Macy's department store, seeking to hype its Christmas sales, added its annual Thanksgiving Day parade 31 years after that in 1924.
Whatever havoc one imagines Roosevelt's abrupt 1939 decision to move the date would cause today, it was even more disruptive then because Thanksgiving wasn't yet a statutory holiday. It was created each year by proclamation of the president and state governors, and there was no consensus among the states on the change.
Some went along with Roosevelt's early date. Others held fast to tradition. Texas was one of the rare states to choose both dates, its Democratic governor bound to support the president but not at all interested in pulling the holiday out from under college football fans and the big University of Texas game with top-ranked Texas A&M on the books for the 30th.
Travel plans made well in advance were scrambled. Railroads, airlines and bus companies were unsure when or if the big Thanksgiving rush was going to come. A student at New York's Pratt Institute addressed the president as "Your Excellency" in a note to complain his Thanksgiving switch meant missing her family's Thanksgiving get-together in Connecticut.
It was precisely the kind of chaos and confusion Roosevelt had sought to avoid when he resisted a similar call for change from big store-owners when Thanksgiving landed on the 30th and 29th in his first two years in the White House.
And, to be fair, retailers weren't the only industry looking for help as the nation struggled to rebound from the Great Depression. The less said the better about a wisely ignored 1935 proposal to help the fishing industry by moving Thanksgiving to a Tuesday so leftover turkey wouldn't discourage seafood sales the following day.

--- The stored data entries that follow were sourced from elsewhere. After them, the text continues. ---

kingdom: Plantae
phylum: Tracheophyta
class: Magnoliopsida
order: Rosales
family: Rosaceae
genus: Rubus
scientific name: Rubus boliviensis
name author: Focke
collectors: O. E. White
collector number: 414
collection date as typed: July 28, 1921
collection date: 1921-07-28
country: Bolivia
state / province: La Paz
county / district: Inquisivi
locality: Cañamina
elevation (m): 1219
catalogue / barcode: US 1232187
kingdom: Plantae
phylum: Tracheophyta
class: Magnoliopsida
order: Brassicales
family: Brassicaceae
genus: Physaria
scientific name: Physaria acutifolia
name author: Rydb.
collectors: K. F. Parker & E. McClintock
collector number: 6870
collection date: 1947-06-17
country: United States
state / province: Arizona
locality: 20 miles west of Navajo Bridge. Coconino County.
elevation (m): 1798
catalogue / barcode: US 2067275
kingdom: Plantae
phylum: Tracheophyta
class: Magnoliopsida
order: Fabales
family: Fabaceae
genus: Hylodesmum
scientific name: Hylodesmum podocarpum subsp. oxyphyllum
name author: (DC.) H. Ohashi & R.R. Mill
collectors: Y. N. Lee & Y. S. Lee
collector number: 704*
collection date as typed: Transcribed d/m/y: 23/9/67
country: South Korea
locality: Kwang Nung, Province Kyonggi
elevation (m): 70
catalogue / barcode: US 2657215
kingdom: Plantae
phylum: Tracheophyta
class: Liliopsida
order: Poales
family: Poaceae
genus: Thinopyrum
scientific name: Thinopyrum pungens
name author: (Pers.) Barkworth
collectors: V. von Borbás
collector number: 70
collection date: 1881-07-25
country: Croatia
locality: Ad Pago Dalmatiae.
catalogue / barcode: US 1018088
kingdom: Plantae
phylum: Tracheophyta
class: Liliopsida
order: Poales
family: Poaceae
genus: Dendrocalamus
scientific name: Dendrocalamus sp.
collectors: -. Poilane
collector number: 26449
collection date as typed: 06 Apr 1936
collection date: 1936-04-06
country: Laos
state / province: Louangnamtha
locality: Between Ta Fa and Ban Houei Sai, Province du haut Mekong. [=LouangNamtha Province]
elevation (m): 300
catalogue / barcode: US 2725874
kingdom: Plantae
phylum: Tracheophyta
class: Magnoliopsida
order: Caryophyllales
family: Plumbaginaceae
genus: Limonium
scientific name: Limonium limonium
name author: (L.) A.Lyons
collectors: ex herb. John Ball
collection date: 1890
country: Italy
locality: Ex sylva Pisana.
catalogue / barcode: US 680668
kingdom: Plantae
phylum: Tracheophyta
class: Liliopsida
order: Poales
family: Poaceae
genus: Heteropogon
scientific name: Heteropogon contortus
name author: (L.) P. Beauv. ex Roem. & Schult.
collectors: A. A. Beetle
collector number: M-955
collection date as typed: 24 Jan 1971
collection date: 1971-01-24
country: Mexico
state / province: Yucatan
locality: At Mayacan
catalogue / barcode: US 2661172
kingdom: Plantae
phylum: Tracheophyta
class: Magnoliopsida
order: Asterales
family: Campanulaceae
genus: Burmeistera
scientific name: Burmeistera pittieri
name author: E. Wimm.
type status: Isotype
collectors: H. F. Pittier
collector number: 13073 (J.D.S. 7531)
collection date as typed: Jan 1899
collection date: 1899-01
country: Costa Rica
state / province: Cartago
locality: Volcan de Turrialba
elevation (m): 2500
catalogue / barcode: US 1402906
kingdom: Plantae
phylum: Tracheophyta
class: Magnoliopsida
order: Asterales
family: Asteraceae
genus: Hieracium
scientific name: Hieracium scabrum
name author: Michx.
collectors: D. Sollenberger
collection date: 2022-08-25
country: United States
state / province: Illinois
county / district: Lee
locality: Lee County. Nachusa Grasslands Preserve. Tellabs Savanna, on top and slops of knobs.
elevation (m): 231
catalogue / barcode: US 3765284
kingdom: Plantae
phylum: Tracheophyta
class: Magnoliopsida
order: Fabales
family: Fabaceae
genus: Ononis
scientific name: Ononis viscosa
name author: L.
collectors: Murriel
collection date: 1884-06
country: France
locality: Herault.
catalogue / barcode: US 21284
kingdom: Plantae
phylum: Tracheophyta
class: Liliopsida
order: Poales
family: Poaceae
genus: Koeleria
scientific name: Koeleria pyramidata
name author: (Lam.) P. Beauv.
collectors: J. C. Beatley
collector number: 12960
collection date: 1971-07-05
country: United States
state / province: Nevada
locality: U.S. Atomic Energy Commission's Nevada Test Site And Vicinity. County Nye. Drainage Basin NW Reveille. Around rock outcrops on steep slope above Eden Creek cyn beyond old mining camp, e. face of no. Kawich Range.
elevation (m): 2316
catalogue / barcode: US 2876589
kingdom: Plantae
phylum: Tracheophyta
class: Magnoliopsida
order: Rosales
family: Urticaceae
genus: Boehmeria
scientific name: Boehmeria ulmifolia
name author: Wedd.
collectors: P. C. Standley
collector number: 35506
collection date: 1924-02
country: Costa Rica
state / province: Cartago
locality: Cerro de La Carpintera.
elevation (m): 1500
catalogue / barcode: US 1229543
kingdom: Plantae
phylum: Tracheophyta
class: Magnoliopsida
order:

But in 1939, Lew Hahn, whose trade group repped the owners of more than 5,700 dry-goods and department stores, managed to enlist the help of Harry Hopkins, then-Roosevelt's secretary of commerce. Consumers tended to wait to buy their gifts until after Thanksgiving, and merchants fretted that a Nov. 30 Turkey Day left too little time till Christmas.
Hahn, a staunch Republican who reportedly kept a picture of Herbert Hoover in his office, at the time interpreted the Roosevelt administration's acquiescence as a signal the White House was willing to play ball with business.
"It fits in very well with (Hopkins') belief and that of the president's that business strength and prosperity was one wheel of recovery," said June Hopkins, the Roosevelt adviser's granddaughter and biographer as well as a history professor at Armstrong Atlantic State University in Savannah, Ga. "It was really important for business to recover as well as for people. … Hopkins would have been very amenable to the suggestion of, yeah, let's help retailers."
But not all retailers saw it as help. A men's shop owner in Brooklyn, N.Y., for example, wrote the president to warn that smaller businesses would get hurt by the longer selling season.
Ordinary citizens were none too thrilled, either. A Gallup poll found 62 percent disapproved of the change. A West Virginia man wrote the president to suggest other calendar changes, such as having Sundays changed to Wednesday and making Mondays Christmas.